## Task material
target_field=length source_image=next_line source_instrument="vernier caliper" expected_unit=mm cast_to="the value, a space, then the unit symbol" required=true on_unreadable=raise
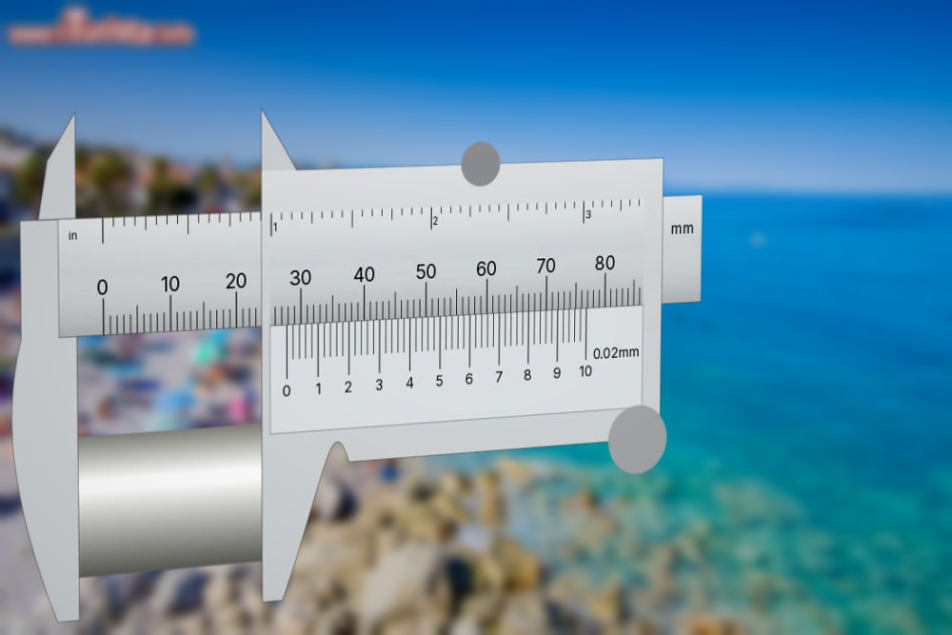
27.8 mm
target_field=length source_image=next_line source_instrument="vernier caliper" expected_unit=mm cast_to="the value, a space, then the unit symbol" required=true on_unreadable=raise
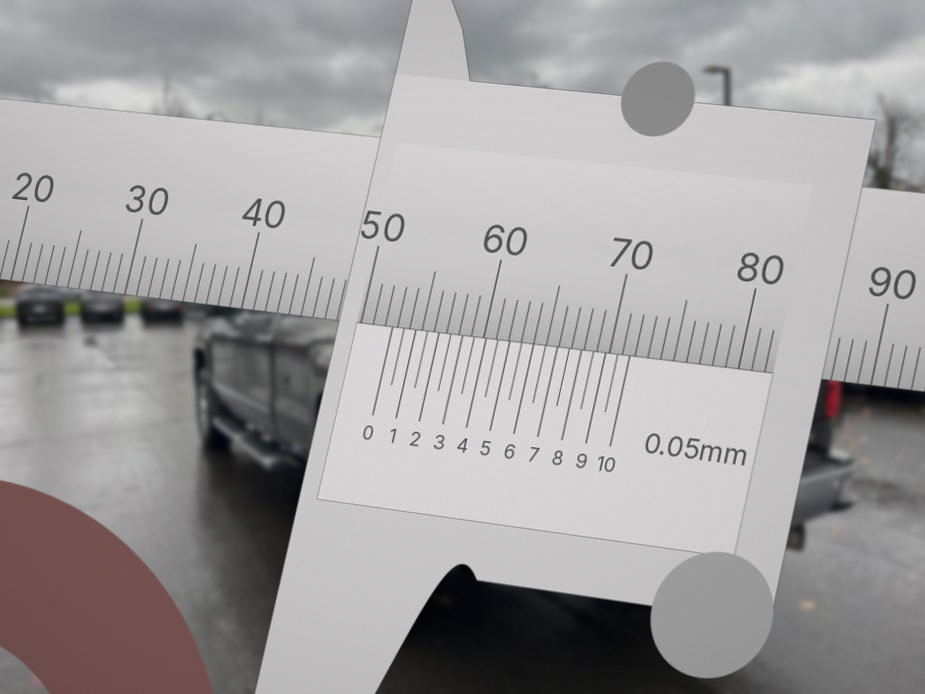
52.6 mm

...

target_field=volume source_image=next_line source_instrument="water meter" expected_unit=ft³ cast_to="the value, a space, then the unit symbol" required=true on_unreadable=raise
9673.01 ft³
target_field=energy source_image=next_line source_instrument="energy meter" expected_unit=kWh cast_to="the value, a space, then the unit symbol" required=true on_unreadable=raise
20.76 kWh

--

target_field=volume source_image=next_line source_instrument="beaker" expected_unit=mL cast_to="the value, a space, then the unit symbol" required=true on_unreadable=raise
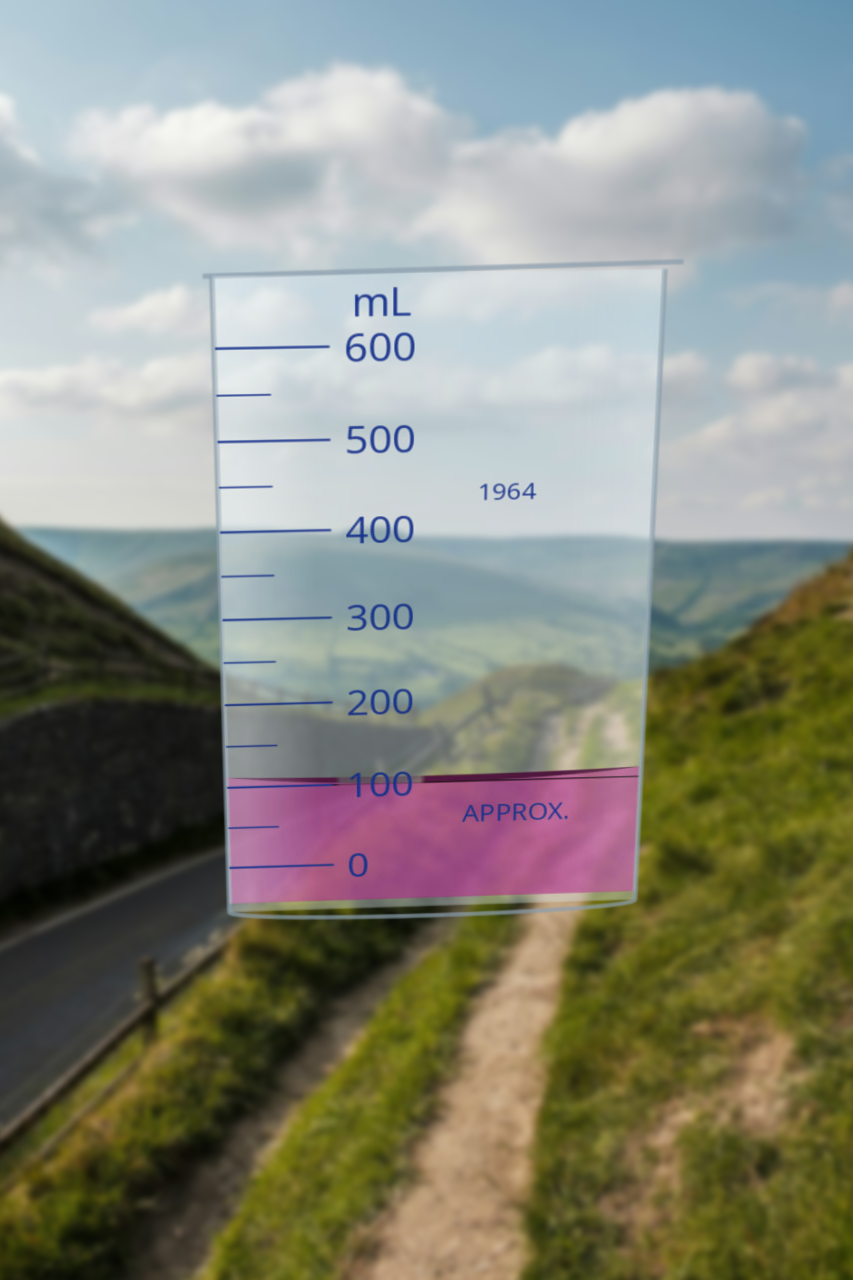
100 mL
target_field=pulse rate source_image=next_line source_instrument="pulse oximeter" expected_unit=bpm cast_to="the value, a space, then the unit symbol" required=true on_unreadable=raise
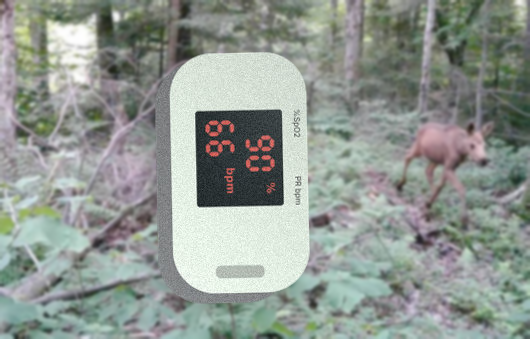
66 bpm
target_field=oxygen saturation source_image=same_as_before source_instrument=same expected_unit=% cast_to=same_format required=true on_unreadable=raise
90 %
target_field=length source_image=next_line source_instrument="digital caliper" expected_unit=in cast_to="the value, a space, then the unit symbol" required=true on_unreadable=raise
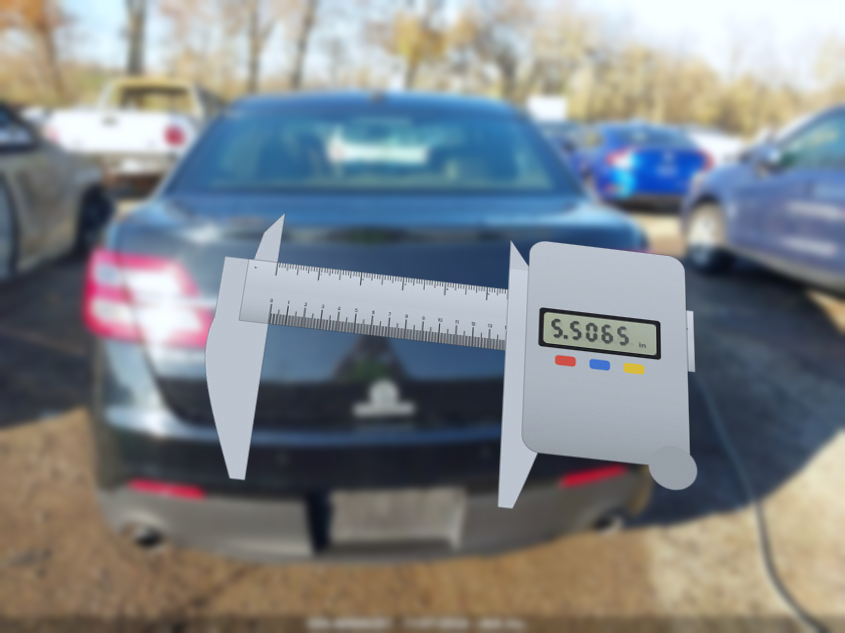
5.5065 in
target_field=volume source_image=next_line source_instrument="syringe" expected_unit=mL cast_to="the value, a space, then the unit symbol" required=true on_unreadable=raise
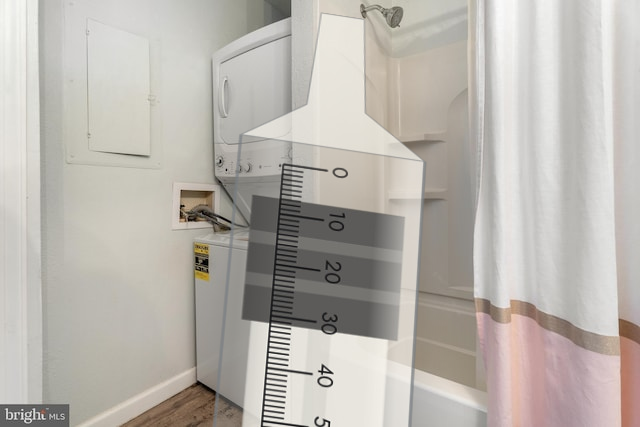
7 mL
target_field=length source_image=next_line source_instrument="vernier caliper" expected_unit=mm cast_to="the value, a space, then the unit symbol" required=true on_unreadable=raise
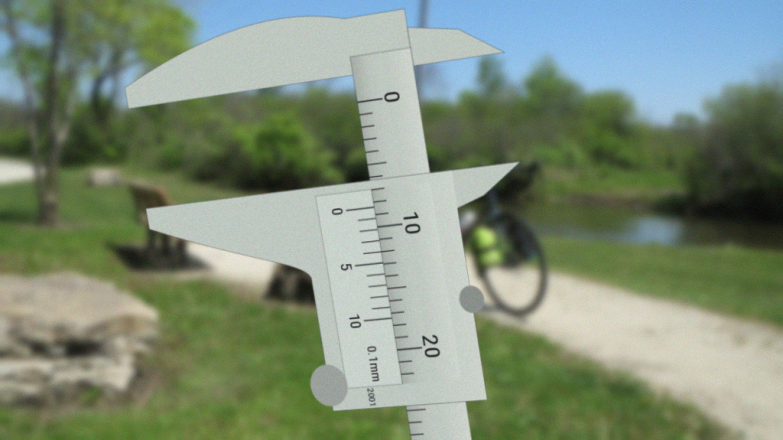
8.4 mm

## What you have to do
Gather every row above that contains the string "volume", copying each one in full.

## Exercise output
target_field=volume source_image=next_line source_instrument="water meter" expected_unit=ft³ cast_to="the value, a space, then the unit symbol" required=true on_unreadable=raise
target_field=volume source_image=next_line source_instrument="beaker" expected_unit=mL cast_to="the value, a space, then the unit symbol" required=true on_unreadable=raise
target_field=volume source_image=next_line source_instrument="syringe" expected_unit=mL cast_to="the value, a space, then the unit symbol" required=true on_unreadable=raise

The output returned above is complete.